In order to achieve that, eBay remains in close contact with its users. In fact, every eBay office has a department that monitors and participates on chat boards and delivers a weekly barometer of customer feedback to the entire staff. Meanwhile a program called ‘Voices’ enables eBay to consult a panel of sellers and buyers regularly, and last year ‘On the Road,’ an event that travels across Canada educating consumers about the best ways to use the site, was introduced.

‘All of our insights are evaluated on that community of users, [as is] every product change we make [and] every marketing message we produce,’ says Aitken. This philosophy appears effective; the San Jose, Calif.-based firm recently reported that its first-quarter sales rose 59% to US$756.2 million.

Still, it’s not just the eBays of the world that are enhancing dialogue with the consumer. Scotiabank has been handing more resources to its personal bankers in an effort to do the same. Stephen Gaskin, VP service experience, says most of the ‘change’ has centred on employee engagement.

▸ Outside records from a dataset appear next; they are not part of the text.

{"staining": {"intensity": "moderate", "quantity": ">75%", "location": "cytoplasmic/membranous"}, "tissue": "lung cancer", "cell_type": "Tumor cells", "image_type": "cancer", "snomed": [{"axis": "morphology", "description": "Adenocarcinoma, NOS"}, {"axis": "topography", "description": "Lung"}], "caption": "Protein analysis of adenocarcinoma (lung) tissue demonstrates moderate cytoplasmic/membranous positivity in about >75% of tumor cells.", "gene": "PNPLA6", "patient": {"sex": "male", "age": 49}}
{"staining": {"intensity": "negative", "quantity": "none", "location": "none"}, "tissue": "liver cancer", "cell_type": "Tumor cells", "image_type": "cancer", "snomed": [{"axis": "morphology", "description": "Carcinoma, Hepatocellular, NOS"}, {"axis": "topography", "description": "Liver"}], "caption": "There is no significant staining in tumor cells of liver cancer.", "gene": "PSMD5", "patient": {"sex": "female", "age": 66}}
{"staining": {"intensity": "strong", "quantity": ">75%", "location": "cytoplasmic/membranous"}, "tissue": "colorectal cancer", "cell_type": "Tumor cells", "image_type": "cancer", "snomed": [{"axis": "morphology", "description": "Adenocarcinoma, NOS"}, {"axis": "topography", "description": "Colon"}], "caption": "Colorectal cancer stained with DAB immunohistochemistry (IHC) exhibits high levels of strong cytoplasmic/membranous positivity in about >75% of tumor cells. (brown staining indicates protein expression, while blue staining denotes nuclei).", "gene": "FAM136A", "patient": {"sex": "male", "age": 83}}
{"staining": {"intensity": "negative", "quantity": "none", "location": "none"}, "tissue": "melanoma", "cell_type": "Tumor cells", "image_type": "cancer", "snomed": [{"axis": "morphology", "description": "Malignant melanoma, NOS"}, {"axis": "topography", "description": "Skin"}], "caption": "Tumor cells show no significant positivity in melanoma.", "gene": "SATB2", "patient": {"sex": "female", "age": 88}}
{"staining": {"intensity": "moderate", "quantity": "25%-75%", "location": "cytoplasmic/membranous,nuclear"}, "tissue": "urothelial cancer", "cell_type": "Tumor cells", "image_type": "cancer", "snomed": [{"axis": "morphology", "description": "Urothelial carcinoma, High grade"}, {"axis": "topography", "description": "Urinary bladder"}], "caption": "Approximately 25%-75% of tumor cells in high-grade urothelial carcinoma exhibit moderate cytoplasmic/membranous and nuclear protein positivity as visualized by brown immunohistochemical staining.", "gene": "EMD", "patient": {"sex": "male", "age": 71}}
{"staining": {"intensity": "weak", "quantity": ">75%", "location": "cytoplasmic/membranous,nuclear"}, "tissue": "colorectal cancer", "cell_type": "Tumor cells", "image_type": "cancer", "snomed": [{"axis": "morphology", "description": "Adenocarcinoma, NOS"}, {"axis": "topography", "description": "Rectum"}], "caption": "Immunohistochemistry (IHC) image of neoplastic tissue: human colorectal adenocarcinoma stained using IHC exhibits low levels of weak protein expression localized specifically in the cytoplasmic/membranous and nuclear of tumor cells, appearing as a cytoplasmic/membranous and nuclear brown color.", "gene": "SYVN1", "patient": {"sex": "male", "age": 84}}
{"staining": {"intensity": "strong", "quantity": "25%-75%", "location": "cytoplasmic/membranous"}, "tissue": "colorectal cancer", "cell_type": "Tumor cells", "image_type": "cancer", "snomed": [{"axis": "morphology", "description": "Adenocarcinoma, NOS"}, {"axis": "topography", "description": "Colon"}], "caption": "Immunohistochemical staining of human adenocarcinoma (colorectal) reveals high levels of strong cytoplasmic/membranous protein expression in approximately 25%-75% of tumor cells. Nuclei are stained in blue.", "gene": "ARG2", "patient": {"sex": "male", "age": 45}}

Among the elements introduced were an annual survey that monitors employee satisfaction (last year 89% of staff considered the bank a great place to work); ‘Team Voice’ which enables employees to communicate directly with senior management; and an employee recognition program called ‘Scotia Applause.’

So far, these efforts have worked for the financial institution. According to Tarrytown, N.J.-based Synovate, an independent firm that ranks customer service among the banks, Scotiabank led the industry in 2003.